[Source records]
★ ★ ★ ★ ★
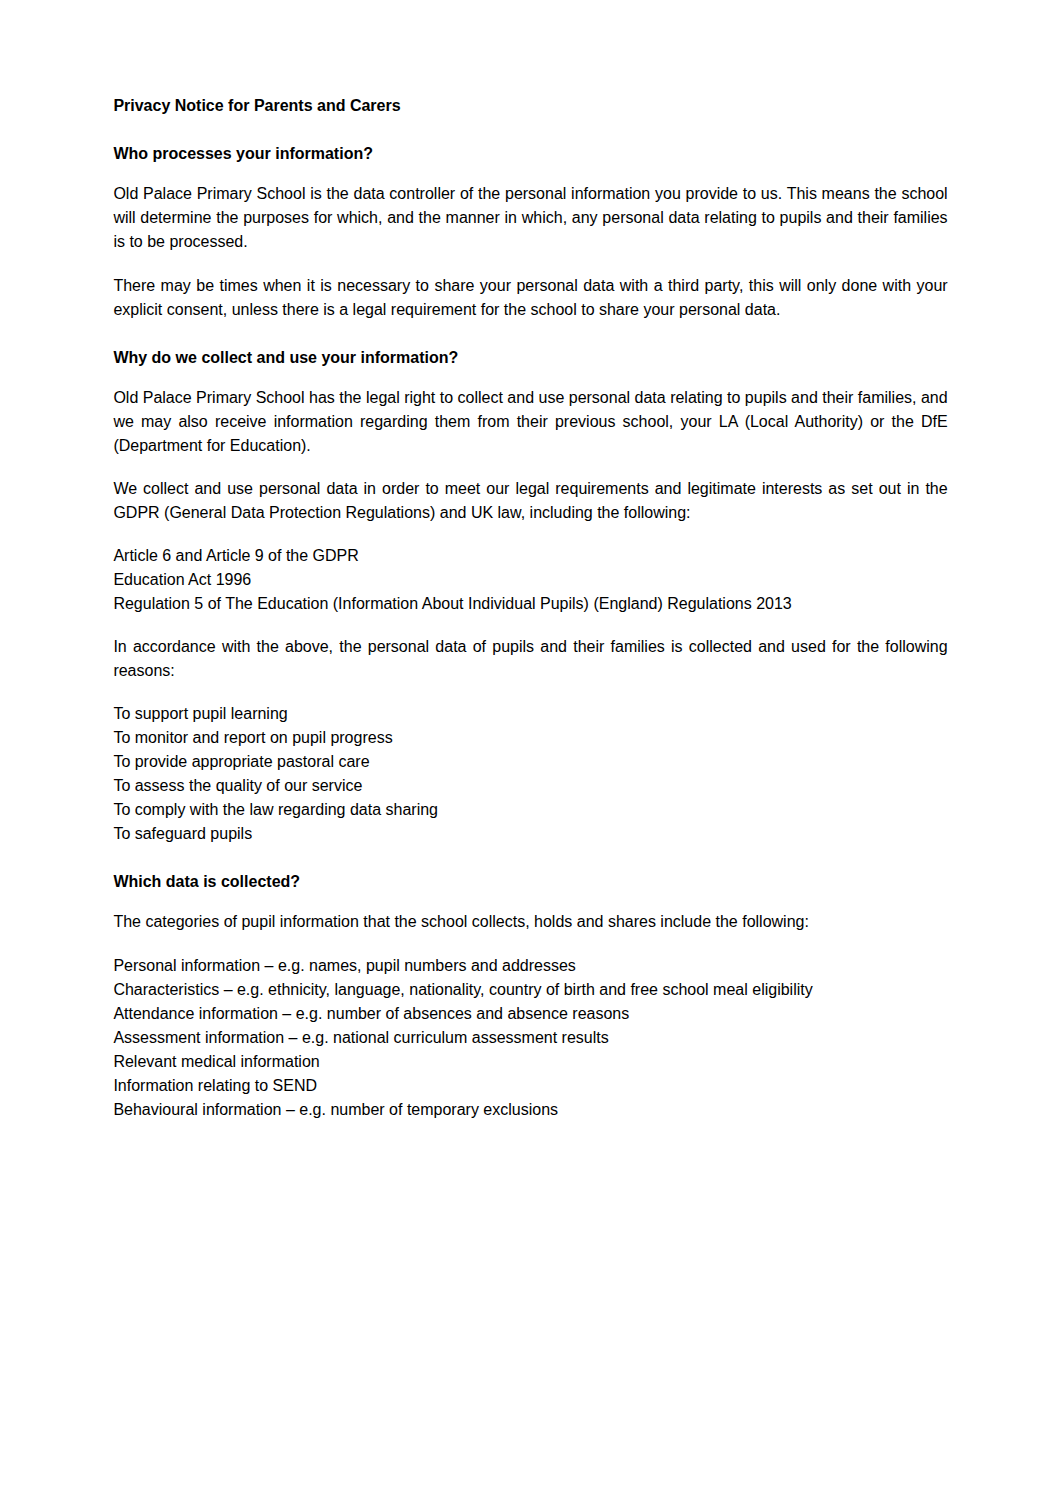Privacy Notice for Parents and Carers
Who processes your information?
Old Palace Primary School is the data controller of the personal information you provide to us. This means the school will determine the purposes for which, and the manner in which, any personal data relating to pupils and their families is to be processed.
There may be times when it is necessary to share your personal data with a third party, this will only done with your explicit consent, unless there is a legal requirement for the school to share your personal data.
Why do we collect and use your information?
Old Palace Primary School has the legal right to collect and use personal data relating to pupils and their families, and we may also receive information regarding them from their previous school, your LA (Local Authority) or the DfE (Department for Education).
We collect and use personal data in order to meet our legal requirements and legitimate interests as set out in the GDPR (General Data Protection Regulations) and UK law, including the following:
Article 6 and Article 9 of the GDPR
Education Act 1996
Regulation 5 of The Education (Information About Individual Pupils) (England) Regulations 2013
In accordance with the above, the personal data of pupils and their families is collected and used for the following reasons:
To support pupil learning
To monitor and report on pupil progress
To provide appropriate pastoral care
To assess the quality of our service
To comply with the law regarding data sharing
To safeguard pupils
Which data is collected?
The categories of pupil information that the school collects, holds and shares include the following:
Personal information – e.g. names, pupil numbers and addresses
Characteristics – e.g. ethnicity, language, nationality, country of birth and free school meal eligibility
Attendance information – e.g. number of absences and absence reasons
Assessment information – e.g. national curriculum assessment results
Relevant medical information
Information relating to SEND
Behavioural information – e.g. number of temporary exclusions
★ ★ ★ ★ ★
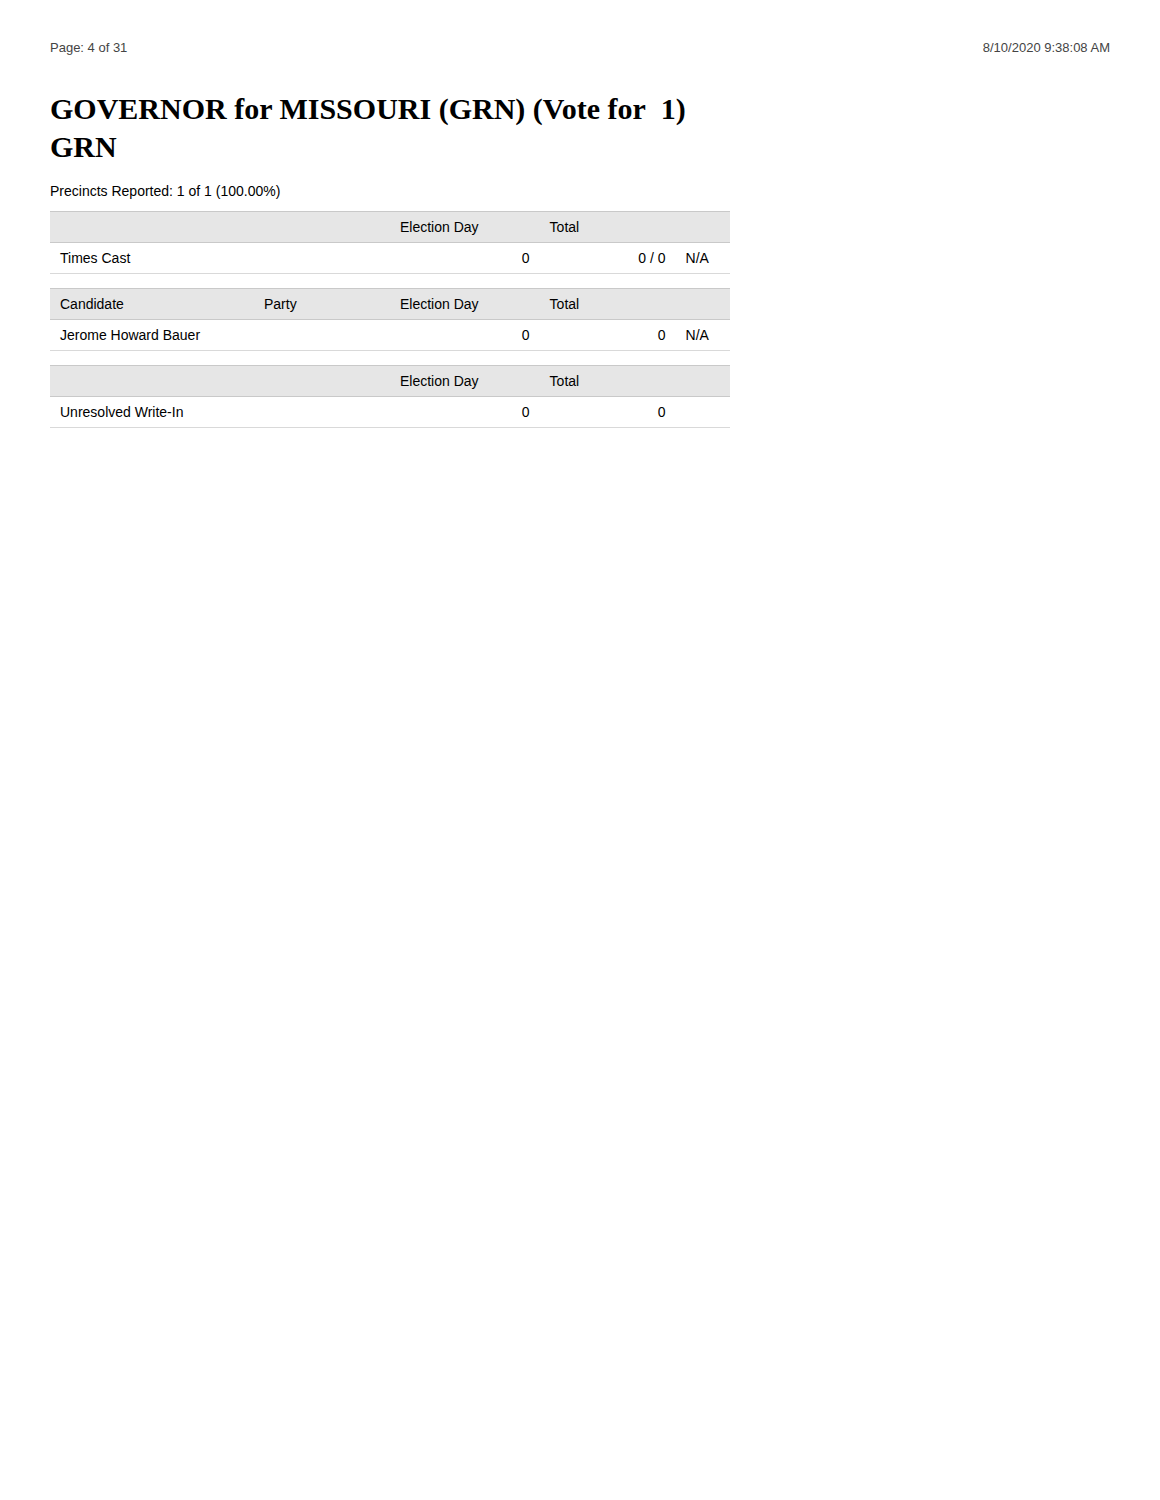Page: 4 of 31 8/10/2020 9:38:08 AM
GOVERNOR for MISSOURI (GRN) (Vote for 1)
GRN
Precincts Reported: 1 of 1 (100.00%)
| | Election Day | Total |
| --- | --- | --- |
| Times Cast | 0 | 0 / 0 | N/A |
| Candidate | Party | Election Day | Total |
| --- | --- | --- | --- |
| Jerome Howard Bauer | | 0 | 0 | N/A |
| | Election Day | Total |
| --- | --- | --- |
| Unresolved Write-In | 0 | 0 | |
★ ★ ★ ★ ★
● PROBLEM: An exact copy is needed of the entries above, starting at the line that holds "Privacy Notice for Parents and Carers" and stopping at the line that holds "Old Palace Primary School is", both kept; pictures stay out.

● ANSWER TO THIS PROBLEM:
Privacy Notice for Parents and Carers
Who processes your information?
Old Palace Primary School is the data controller of the personal information you provide to us. This means the school will determine the purposes for which, and the manner in which, any personal data relating to pupils and their families is to be processed.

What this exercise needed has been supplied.